- [What is expected]: Print exactly the lines from the one that contains "190 201 7211" through the final line of the entries below, both included, and nothing else; omit the pictures.

Saved data entries:
# # # #
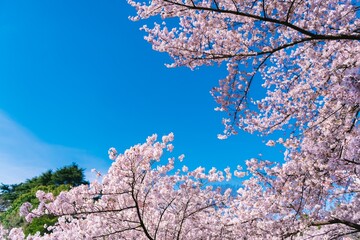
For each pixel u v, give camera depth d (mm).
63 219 6254
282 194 6473
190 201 7211
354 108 6188
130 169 5680
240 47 6512
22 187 39688
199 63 6625
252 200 7344
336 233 7258
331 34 6168
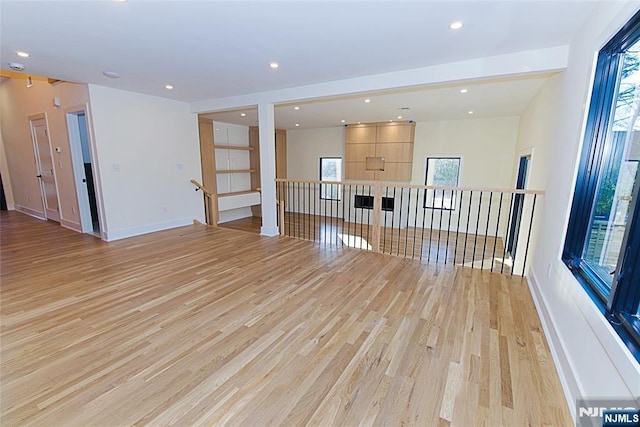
# # # #
- [Solved problem]:
190 201 7211
354 108 6188
130 169 5680
240 47 6512
22 187 39688
199 63 6625
252 200 7344
336 233 7258
331 34 6168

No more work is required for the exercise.